Hardware design source data

────────────────

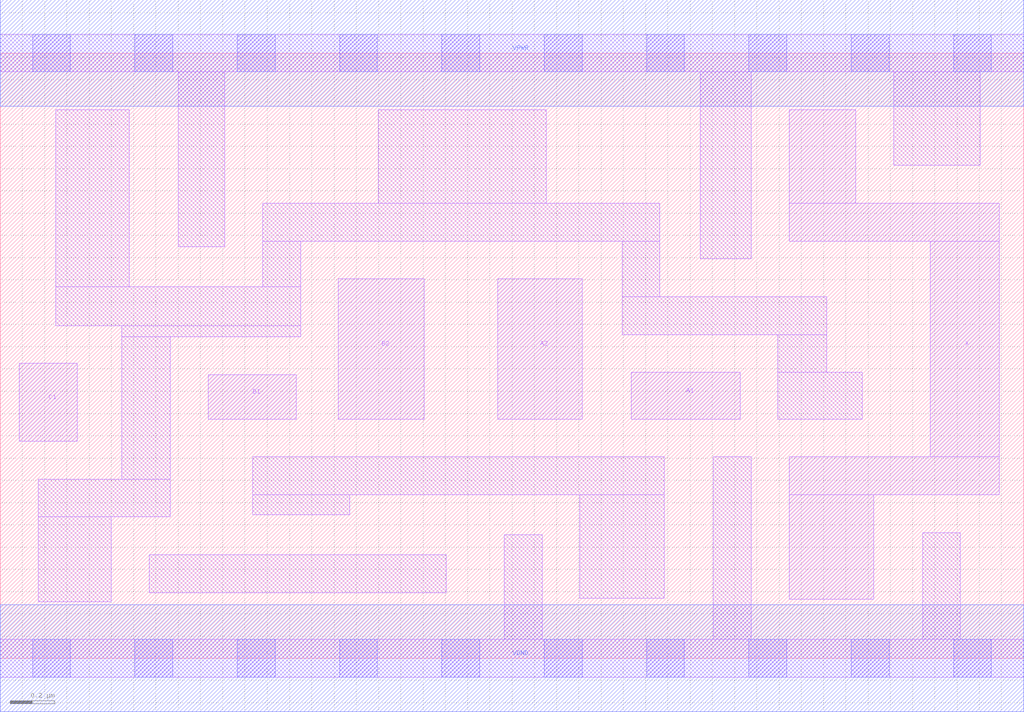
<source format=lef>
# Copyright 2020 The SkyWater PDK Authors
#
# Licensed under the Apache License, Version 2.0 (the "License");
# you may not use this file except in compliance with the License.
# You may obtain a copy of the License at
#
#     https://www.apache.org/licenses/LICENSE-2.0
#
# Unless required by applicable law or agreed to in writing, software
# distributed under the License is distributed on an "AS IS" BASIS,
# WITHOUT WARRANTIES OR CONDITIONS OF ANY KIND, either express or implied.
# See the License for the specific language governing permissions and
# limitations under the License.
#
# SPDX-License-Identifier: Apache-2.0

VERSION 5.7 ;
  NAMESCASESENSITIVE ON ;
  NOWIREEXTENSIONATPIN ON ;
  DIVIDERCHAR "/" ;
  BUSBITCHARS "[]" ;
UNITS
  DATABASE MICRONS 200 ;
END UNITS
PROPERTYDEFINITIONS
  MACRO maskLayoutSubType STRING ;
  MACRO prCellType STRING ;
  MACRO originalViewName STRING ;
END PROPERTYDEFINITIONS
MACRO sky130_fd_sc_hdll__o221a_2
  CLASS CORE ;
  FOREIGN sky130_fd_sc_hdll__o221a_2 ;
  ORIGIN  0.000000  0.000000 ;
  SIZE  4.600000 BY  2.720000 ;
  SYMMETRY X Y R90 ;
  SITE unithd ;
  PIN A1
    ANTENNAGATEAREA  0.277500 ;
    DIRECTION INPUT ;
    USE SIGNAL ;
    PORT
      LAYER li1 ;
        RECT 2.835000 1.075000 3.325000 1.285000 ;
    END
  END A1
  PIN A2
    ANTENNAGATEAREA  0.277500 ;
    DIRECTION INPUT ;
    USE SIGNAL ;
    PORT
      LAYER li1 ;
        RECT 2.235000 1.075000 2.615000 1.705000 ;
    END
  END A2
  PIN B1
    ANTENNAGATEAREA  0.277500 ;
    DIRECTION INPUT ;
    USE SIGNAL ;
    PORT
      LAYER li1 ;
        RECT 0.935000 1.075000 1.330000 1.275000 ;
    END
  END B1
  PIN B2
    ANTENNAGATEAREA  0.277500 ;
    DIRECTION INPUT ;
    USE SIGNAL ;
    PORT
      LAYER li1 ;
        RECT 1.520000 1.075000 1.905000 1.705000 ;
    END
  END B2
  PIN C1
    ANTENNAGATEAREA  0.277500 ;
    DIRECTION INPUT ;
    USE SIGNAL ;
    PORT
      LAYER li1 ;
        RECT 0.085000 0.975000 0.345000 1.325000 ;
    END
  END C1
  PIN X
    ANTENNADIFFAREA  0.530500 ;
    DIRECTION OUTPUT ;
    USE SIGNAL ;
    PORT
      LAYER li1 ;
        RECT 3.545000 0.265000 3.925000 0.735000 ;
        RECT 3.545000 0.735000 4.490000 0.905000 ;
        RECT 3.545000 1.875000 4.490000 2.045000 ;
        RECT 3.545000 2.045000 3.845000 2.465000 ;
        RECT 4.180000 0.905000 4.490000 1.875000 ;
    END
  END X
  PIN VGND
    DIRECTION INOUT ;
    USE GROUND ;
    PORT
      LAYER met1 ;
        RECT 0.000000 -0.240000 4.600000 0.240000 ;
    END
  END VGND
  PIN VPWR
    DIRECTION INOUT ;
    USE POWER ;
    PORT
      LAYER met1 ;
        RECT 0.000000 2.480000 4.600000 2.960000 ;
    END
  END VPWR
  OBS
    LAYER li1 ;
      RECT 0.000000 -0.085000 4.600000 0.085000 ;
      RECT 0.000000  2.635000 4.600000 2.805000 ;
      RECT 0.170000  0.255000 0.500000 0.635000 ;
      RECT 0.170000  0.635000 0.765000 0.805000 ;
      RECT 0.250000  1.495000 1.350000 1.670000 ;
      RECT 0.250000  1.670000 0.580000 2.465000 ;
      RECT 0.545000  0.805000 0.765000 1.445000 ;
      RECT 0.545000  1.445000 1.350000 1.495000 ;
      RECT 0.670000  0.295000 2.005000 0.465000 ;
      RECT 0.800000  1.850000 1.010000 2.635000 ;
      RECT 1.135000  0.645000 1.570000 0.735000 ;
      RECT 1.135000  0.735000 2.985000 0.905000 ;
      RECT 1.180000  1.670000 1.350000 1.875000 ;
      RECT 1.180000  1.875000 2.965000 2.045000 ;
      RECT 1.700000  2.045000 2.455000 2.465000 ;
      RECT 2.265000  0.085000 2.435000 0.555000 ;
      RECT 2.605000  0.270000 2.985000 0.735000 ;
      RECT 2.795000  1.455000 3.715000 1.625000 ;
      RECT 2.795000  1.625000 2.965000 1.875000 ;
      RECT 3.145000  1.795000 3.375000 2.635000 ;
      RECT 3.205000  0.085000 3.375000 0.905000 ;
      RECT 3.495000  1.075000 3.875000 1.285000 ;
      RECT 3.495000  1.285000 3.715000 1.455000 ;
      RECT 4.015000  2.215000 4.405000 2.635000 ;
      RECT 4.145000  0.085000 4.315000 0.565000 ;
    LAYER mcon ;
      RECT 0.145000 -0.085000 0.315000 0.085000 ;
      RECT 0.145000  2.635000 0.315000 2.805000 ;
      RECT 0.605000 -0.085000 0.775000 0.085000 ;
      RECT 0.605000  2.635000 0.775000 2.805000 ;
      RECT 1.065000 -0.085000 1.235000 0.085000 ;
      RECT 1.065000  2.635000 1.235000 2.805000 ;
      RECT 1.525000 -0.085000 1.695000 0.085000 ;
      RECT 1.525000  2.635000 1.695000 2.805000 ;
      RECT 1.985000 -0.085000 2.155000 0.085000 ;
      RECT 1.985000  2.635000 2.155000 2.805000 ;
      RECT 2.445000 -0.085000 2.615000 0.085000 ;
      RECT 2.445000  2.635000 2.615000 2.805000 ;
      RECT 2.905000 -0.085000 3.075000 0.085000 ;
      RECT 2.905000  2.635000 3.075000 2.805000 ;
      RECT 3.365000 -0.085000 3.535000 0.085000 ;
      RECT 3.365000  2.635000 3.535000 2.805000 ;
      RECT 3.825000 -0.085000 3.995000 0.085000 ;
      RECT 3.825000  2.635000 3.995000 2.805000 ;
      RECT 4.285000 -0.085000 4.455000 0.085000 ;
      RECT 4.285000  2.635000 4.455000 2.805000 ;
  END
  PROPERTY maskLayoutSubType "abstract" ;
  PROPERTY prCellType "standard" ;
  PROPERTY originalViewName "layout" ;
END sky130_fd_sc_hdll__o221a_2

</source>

────────────────

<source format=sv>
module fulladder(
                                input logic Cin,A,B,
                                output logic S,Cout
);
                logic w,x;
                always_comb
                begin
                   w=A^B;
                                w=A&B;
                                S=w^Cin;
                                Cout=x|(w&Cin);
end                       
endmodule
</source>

────────────────

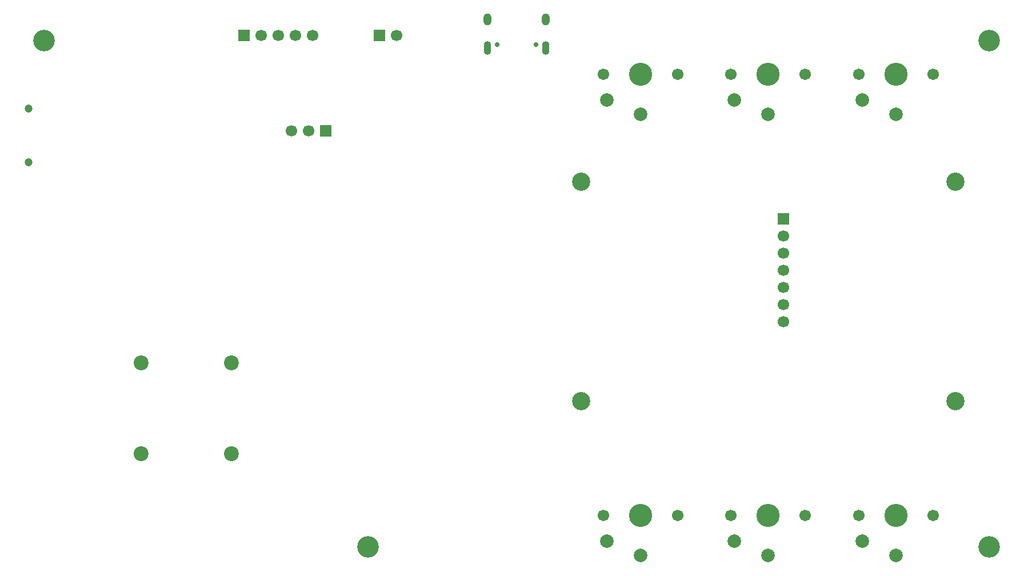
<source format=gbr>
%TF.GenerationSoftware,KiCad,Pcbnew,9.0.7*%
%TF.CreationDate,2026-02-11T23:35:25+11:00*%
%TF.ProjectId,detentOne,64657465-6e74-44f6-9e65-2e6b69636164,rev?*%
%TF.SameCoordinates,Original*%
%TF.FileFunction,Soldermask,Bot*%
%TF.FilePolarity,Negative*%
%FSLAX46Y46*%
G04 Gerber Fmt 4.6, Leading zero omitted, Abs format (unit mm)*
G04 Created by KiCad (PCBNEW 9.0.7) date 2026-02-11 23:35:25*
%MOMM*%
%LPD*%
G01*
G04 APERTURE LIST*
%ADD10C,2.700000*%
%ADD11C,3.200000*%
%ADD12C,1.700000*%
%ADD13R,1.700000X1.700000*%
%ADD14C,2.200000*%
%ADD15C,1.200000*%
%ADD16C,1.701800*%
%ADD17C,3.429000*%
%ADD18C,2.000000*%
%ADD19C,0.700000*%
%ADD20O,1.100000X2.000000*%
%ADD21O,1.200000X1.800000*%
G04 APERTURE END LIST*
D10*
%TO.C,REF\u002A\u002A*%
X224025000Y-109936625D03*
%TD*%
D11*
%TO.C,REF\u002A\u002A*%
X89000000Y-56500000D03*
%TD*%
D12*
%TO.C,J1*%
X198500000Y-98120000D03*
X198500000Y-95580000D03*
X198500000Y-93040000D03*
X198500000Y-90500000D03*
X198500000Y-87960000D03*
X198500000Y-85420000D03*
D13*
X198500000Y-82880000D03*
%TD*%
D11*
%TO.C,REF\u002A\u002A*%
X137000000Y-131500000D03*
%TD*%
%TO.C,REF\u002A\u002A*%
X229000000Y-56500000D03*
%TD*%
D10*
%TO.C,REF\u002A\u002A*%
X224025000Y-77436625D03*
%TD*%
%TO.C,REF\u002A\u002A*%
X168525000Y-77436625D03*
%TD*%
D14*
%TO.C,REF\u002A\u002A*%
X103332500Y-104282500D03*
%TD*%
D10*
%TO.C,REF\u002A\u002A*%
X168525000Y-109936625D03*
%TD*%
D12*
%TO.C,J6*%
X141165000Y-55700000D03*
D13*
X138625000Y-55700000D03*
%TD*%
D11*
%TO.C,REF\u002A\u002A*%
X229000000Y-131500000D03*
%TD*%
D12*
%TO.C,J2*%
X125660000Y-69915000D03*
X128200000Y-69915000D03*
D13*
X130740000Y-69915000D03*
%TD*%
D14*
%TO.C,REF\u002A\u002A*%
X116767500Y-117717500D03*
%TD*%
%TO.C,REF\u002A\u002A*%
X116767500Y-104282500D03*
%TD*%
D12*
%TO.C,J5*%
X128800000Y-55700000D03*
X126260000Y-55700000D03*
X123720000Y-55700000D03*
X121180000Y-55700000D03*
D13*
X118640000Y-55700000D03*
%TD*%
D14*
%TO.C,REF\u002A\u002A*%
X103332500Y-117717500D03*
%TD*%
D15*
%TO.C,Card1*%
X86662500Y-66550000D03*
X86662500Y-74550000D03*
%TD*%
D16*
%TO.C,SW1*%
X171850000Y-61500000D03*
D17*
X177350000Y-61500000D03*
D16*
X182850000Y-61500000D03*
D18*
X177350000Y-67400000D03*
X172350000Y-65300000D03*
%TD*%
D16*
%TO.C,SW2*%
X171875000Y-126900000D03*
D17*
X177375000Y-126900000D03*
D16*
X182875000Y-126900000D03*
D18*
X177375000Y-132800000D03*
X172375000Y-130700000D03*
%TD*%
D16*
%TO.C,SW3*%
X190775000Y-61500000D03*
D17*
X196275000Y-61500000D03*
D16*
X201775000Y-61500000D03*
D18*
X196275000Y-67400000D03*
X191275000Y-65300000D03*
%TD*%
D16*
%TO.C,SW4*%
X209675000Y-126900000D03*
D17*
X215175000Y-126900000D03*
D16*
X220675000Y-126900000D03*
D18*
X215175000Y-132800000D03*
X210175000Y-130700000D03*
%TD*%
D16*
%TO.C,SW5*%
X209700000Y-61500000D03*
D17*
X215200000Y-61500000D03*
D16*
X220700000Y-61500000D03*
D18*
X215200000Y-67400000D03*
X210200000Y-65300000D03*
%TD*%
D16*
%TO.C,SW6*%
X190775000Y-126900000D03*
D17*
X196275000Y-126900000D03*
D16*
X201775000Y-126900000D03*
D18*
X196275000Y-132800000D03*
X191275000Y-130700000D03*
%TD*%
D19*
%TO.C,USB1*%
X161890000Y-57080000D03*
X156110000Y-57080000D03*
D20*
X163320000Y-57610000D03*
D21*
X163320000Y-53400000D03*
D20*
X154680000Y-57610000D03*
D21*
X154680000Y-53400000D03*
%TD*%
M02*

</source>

────────────────

(TASK TO COMPLETE)
In the entries above, some lines hold the string "MACRO". Copy each of them.

(ANSWER FOR THE TASK)
  MACRO maskLayoutSubType STRING ;
  MACRO prCellType STRING ;
  MACRO originalViewName STRING ;
MACRO sky130_fd_sc_hdll__o221a_2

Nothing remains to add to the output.